Gold for immediate delivery lost 0.9 percent to $1,309.42 an ounce by 9:52 a.m. in London. Prices reached $1,308.18, the lowest since Aug. 9. Bullion for December delivery slid 1.5 percent to $1,310.10 on the Comex in New York. Futures trading volume was 22 percent above the average for the past 100 days for this time of day, data compiled by Bloomberg showed.
Chemical Weapons
The U.S. blames President Bashar al-Assad’s regime for an Aug. 21 chemical-weapons attack that it says killed more than 1,400 people. The diplomatic initiative by Russia has led President Barack Obama to put off moves toward military strikes even as he and other U.S. officials have said they are uncertain whether the talks will succeed.

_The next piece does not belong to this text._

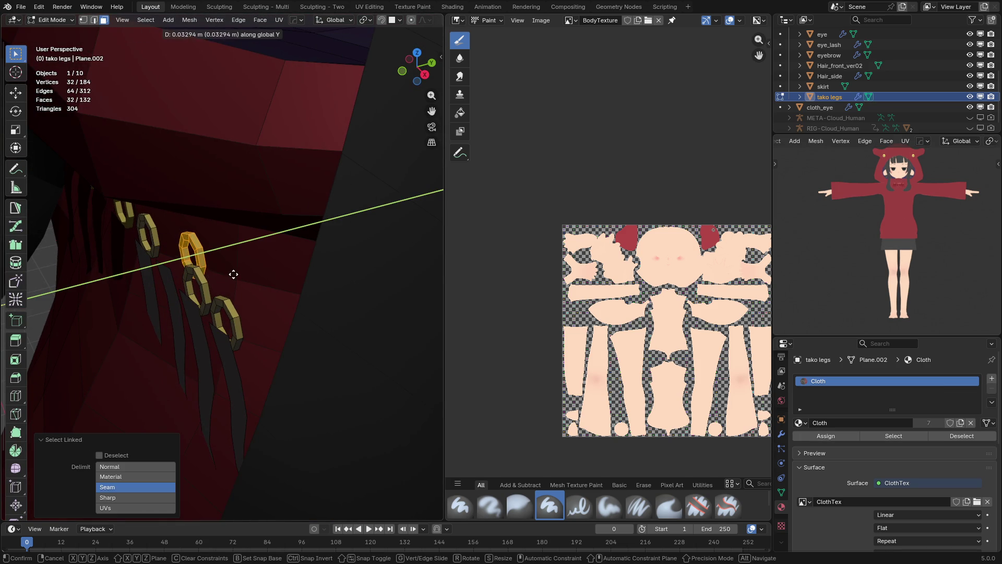
key("Escape")
left_click(171, 287, "shift")
key("g")
key("y")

While debt-ceiling discussions in the U.S. and the Syrian crisis may support gold in the near term, prices will resume a decline into 2014, Jeffrey Currie, Goldman’s head of commodities research, said in a Bloomberg Television interview today. The metal may fall below the bank’s 2014 target of $1,050, he said.
“We expect there will be volatility” before the Fed meeting, said David Lennox, a resource analyst at Fat Prophets in Sydney. “Investors are jumping out of the safe haven of gold.”
ETP Holdings
Holdings in gold-backed exchange-traded products fell 0.5 metric ton yesterday to 1,947.8 tons, near the three-year low set Aug. 8, data compiled by Bloomberg shows. Assets are heading for a second weekly decline after rising for three weeks through the end of August.
Silver for immediate delivery slipped 1.2 percent to $21.5448 an ounce in London, after falling to $21.531, the lowest since Aug. 14. Prices are down 9.7 percent this week, the most since April. Platinum was 0.4 percent lower at $1,431.28 an ounce, after reaching $1,431.10, the lowest since Aug. 7. Palladium was little changed at $690.03 an ounce.